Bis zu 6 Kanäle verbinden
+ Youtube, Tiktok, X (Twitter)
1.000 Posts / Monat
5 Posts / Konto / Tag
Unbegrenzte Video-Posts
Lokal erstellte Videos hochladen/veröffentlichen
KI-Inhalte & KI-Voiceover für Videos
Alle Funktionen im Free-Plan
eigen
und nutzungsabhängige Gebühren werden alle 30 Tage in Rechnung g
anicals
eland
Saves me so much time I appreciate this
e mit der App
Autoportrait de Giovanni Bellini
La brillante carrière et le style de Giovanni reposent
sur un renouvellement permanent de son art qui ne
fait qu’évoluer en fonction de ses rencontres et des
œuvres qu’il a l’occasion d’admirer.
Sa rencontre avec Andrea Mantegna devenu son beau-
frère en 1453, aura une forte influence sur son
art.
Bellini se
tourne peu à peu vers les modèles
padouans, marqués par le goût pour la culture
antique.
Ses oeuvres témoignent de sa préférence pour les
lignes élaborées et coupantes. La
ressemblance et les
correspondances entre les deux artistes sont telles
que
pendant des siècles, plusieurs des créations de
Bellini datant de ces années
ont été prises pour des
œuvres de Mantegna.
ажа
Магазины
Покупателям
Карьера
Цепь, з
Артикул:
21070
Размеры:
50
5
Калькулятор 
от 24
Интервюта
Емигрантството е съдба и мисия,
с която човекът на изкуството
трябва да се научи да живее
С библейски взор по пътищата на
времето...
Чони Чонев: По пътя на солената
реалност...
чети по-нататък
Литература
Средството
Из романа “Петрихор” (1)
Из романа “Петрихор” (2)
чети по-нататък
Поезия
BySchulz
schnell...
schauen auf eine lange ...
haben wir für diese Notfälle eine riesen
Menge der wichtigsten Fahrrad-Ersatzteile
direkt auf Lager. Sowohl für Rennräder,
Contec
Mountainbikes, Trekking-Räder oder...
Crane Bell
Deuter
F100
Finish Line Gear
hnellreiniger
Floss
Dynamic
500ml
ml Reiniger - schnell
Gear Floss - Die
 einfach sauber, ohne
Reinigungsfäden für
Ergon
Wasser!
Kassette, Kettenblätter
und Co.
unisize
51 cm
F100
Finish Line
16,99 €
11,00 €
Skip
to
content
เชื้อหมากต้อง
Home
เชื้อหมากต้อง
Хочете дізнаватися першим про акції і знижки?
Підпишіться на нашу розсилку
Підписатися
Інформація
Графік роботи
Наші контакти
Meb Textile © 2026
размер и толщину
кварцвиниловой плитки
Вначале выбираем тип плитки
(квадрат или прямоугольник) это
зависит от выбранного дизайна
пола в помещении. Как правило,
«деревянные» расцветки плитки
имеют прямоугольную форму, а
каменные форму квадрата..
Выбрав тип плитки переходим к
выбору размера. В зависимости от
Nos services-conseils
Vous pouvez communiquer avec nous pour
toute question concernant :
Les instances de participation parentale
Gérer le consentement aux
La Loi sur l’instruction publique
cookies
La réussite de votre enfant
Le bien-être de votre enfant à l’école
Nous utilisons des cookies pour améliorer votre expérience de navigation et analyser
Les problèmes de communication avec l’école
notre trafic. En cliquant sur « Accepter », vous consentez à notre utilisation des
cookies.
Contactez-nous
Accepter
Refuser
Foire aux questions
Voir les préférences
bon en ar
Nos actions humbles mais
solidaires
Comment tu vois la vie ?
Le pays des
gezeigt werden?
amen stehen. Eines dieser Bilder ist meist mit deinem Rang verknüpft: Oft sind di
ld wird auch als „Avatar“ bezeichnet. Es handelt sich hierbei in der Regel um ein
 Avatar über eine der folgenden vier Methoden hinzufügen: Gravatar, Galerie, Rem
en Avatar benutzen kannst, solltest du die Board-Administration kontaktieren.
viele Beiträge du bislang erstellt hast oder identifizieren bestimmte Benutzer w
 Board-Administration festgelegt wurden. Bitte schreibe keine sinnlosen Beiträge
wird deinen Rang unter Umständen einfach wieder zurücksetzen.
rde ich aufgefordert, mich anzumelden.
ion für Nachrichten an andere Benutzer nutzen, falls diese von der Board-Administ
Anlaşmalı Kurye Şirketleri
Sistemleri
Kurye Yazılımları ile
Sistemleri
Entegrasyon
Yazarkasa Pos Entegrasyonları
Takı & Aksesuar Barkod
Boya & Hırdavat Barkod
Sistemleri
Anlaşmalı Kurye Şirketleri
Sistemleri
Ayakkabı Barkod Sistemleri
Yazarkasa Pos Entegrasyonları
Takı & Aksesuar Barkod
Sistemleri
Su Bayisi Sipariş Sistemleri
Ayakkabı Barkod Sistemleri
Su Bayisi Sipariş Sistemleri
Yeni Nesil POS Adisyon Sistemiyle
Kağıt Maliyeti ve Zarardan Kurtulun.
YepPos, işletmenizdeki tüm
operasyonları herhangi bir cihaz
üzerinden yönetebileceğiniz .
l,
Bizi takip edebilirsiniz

══════

**Exercise description**
From top to bottom, please output the material exactly.

**Answer section**
Bis zu 6 Kanäle verbinden
+ Youtube, Tiktok, X (Twitter)
1.000 Posts / Monat
5 Posts / Konto / Tag
Unbegrenzte Video-Posts
Lokal erstellte Videos hochladen/veröffentlichen
KI-Inhalte & KI-Voiceover für Videos
Alle Funktionen im Free-Plan
eigen
und nutzungsabhängige Gebühren werden alle 30 Tage in Rechnung g
anicals
eland
Saves me so much time I appreciate this
e mit der App
Autoportrait de Giovanni Bellini
La brillante carrière et le style de Giovanni reposent
sur un renouvellement permanent de son art qui ne
fait qu’évoluer en fonction de ses rencontres et des
œuvres qu’il a l’occasion d’admirer.
Sa rencontre avec Andrea Mantegna devenu son beau-
frère en 1453, aura une forte influence sur son
art.
Bellini se
tourne peu à peu vers les modèles
padouans, marqués par le goût pour la culture
antique.
Ses oeuvres témoignent de sa préférence pour les
lignes élaborées et coupantes. La
ressemblance et les
correspondances entre les deux artistes sont telles
que
pendant des siècles, plusieurs des créations de
Bellini datant de ces années
ont été prises pour des
œuvres de Mantegna.
ажа
Магазины
Покупателям
Карьера
Цепь, з
Артикул:
21070
Размеры:
50
5
Калькулятор 
от 24
Интервюта
Емигрантството е съдба и мисия,
с която човекът на изкуството
трябва да се научи да живее
С библейски взор по пътищата на
времето...
Чони Чонев: По пътя на солената
реалност...
чети по-нататък
Литература
Средството
Из романа “Петрихор” (1)
Из романа “Петрихор” (2)
чети по-нататък
Поезия
BySchulz
schnell...
schauen auf eine lange ...
haben wir für diese Notfälle eine riesen
Menge der wichtigsten Fahrrad-Ersatzteile
direkt auf Lager. Sowohl für Rennräder,
Contec
Mountainbikes, Trekking-Räder oder...
Crane Bell
Deuter
F100
Finish Line Gear
hnellreiniger
Floss
Dynamic
500ml
ml Reiniger - schnell
Gear Floss - Die
 einfach sauber, ohne
Reinigungsfäden für
Ergon
Wasser!
Kassette, Kettenblätter
und Co.
unisize
51 cm
F100
Finish Line
16,99 €
11,00 €
Skip
to
content
เชื้อหมากต้อง
Home
เชื้อหมากต้อง
Хочете дізнаватися першим про акції і знижки?
Підпишіться на нашу розсилку
Підписатися
Інформація
Графік роботи
Наші контакти
Meb Textile © 2026
размер и толщину
кварцвиниловой плитки
Вначале выбираем тип плитки
(квадрат или прямоугольник) это
зависит от выбранного дизайна
пола в помещении. Как правило,
«деревянные» расцветки плитки
имеют прямоугольную форму, а
каменные форму квадрата..
Выбрав тип плитки переходим к
выбору размера. В зависимости от
Nos services-conseils
Vous pouvez communiquer avec nous pour
toute question concernant :
Les instances de participation parentale
Gérer le consentement aux
La Loi sur l’instruction publique
cookies
La réussite de votre enfant
Le bien-être de votre enfant à l’école
Nous utilisons des cookies pour améliorer votre expérience de navigation et analyser
Les problèmes de communication avec l’école
notre trafic. En cliquant sur « Accepter », vous consentez à notre utilisation des
cookies.
Contactez-nous
Accepter
Refuser
Foire aux questions
Voir les préférences
bon en ar
Nos actions humbles mais
solidaires
Comment tu vois la vie ?
Le pays des
gezeigt werden?
amen stehen. Eines dieser Bilder ist meist mit deinem Rang verknüpft: Oft sind di
ld wird auch als „Avatar“ bezeichnet. Es handelt sich hierbei in der Regel um ein
 Avatar über eine der folgenden vier Methoden hinzufügen: Gravatar, Galerie, Rem
en Avatar benutzen kannst, solltest du die Board-Administration kontaktieren.
viele Beiträge du bislang erstellt hast oder identifizieren bestimmte Benutzer w
 Board-Administration festgelegt wurden. Bitte schreibe keine sinnlosen Beiträge
wird deinen Rang unter Umständen einfach wieder zurücksetzen.
rde ich aufgefordert, mich anzumelden.
ion für Nachrichten an andere Benutzer nutzen, falls diese von der Board-Administ
Anlaşmalı Kurye Şirketleri
Sistemleri
Kurye Yazılımları ile
Sistemleri
Entegrasyon
Yazarkasa Pos Entegrasyonları
Takı & Aksesuar Barkod
Boya & Hırdavat Barkod
Sistemleri
Anlaşmalı Kurye Şirketleri
Sistemleri
Ayakkabı Barkod Sistemleri
Yazarkasa Pos Entegrasyonları
Takı & Aksesuar Barkod
Sistemleri
Su Bayisi Sipariş Sistemleri
Ayakkabı Barkod Sistemleri
Su Bayisi Sipariş Sistemleri
Yeni Nesil POS Adisyon Sistemiyle
Kağıt Maliyeti ve Zarardan Kurtulun.
YepPos, işletmenizdeki tüm
operasyonları herhangi bir cihaz
üzerinden yönetebileceğiniz .
l,
Bizi takip edebilirsiniz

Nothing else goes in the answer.